What this task involves:
Transcribe the part of the listing that opens with the line containing "spring story 3" and closes with the line containing "более 2 лет назад.", keeping both of those lines and every line between them unchanged.

Top of Given entries

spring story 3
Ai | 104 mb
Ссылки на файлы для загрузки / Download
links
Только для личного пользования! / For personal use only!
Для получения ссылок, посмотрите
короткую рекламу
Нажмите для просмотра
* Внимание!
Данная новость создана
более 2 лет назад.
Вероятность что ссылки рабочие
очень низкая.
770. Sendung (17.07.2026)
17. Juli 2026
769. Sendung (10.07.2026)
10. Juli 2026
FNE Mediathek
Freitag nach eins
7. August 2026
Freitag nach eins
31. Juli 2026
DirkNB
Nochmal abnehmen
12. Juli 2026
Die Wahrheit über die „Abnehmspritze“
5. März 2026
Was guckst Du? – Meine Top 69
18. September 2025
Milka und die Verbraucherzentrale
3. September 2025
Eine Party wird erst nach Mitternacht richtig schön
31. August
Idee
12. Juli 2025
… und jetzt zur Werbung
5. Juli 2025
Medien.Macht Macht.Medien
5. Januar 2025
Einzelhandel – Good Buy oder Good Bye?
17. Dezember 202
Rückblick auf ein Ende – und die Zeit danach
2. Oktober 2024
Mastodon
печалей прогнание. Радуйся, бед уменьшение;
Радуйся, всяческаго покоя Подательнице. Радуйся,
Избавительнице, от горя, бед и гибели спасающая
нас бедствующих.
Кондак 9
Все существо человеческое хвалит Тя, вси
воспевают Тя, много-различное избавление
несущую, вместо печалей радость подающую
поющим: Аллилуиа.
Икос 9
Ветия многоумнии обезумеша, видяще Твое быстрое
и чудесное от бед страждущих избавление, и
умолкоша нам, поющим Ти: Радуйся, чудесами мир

Bottom of Given entries
Top of Given entries

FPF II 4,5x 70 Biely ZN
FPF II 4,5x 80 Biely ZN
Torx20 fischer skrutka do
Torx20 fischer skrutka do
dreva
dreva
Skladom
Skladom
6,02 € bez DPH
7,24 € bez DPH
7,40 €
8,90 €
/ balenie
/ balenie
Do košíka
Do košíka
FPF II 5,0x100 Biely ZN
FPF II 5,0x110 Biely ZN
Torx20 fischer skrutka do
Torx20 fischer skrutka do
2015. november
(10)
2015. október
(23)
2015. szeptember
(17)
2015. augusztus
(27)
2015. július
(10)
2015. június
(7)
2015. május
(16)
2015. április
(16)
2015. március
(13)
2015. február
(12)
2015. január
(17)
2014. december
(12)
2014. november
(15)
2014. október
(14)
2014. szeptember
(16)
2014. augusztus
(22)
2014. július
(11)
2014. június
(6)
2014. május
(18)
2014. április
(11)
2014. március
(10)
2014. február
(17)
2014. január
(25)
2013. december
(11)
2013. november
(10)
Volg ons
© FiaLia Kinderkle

Bottom of Given entries

Output of the exercise:
spring story 3
Ai | 104 mb
Ссылки на файлы для загрузки / Download
links
Только для личного пользования! / For personal use only!
Для получения ссылок, посмотрите
короткую рекламу
Нажмите для просмотра
* Внимание!
Данная новость создана
более 2 лет назад.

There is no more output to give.